**Work instruction**
In the forum thread below about a #32 manual grinder, turn the paragraph that begins "Check and make sure the sharp edge" into a short list that keeps its main points.

**Exercise text**
- - - - -
# # 32 manual grinder help



## BarbarianFoodie (Apr 2, 2021)

Hey guys,
I recently picked up a chicago food machinery #32 stainless manual meat grinder and when I went to try and grind some meat, it really wouldn't feed worth a hoot.
Now I have used several different grinders over the years and have never had the problems this one gave me.
The meat was partially frozen, all it would really do was go in about an inch and then just spin around the auger instead of traveling down the head to the knife and plate.
I'm just guessing but maybe there is to much gap between the flighting and the inside of the head? Or maybe the inside of the head is to rough and causing to much drag? Combo of both? Any ideas are welcome.
Thanks


----------



## smokerjim (Apr 2, 2021)

Was this used, is there any chance it's running backwards. Just a guess


----------



## BarbarianFoodie (Apr 2, 2021)

It's a hand crank so no lol I can crank it either way


----------



## buzzy (Apr 2, 2021)

Was the grinder warm & frozen meat just stuck to auger.  Opposite of stuck tongue on cold pole. Just a thought.


----------



## smokerjim (Apr 2, 2021)

BarbarianFoodie said:


> It's a hand crank so no lol I can crank it either way


 thanks i did get a laugh with that


----------



## DIYerDave (Apr 2, 2021)

Check and make sure the sharp edge of the knife is facing the plate. Is the knife and plate tight against each other. Is the knife sharp and the plate flat. Just some ideas for you check on.


----------



## BarbarianFoodie (Apr 4, 2021)

Yes the knife was cutting edge against plate, when the meat actually got there it cut fine, just most of the time the meat stopped moving half way between the hopper and the knife and plate,


----------
- - - - -
Data excerpts
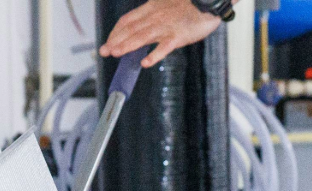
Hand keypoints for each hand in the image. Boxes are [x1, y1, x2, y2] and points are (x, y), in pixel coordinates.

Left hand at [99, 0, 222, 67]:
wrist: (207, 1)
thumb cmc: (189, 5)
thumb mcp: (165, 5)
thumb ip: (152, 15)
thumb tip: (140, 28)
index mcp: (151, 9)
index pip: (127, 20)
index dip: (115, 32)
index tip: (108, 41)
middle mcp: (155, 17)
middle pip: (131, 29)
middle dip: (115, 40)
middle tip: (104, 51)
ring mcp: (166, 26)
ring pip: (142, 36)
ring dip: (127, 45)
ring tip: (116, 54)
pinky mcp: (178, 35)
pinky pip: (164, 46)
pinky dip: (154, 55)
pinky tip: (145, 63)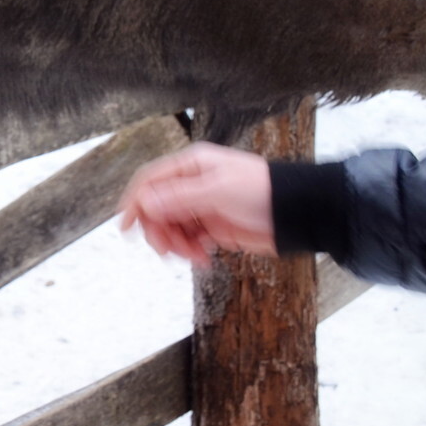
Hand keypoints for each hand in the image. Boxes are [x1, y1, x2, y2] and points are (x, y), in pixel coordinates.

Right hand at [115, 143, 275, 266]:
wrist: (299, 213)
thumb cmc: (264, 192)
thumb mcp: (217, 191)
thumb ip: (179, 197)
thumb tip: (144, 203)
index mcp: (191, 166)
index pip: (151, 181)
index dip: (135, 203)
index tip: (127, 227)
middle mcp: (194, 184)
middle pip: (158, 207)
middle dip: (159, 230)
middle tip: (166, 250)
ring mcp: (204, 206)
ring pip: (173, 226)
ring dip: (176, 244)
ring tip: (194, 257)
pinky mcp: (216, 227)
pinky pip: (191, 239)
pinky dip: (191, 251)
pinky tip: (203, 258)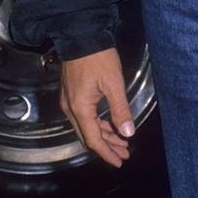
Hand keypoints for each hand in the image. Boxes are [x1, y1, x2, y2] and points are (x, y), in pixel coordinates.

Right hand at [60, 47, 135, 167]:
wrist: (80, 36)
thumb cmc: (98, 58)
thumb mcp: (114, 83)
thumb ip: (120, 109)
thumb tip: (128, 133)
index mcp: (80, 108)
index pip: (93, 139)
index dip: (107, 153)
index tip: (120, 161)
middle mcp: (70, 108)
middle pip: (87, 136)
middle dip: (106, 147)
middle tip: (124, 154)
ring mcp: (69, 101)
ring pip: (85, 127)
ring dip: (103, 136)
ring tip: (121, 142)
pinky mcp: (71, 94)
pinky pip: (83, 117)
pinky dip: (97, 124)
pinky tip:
- - - - -
**Response to this task**
- Make sure the sharp edge of the knife faces the plate.
- Check that the knife and plate sit tight against each other.
- Confirm that the knife is sharp and the plate is flat.